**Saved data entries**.
□ □ □ □ □
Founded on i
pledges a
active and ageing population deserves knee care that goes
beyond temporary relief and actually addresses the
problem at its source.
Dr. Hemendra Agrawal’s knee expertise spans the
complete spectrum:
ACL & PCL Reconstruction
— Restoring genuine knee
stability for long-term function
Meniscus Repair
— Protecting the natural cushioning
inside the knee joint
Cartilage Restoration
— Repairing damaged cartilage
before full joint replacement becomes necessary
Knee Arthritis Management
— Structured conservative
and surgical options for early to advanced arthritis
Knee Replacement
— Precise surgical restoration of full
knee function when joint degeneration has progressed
□ □ □ □ □
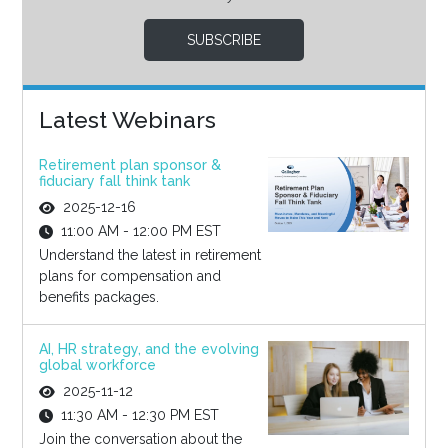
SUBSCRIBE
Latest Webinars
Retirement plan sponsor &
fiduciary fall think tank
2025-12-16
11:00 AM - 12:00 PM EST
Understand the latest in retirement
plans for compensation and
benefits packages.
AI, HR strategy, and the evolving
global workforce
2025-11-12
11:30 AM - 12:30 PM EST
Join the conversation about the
□ □ □ □ □
**Task item**.
All that is wanted is an exact copy of the lines above from the one with "Knee Arthritis Management" through the one with "knee function when", with both ends included.

**Result for this task**.
Knee Arthritis Management
— Structured conservative
and surgical options for early to advanced arthritis
Knee Replacement
— Precise surgical restoration of full
knee function when joint degeneration has progressed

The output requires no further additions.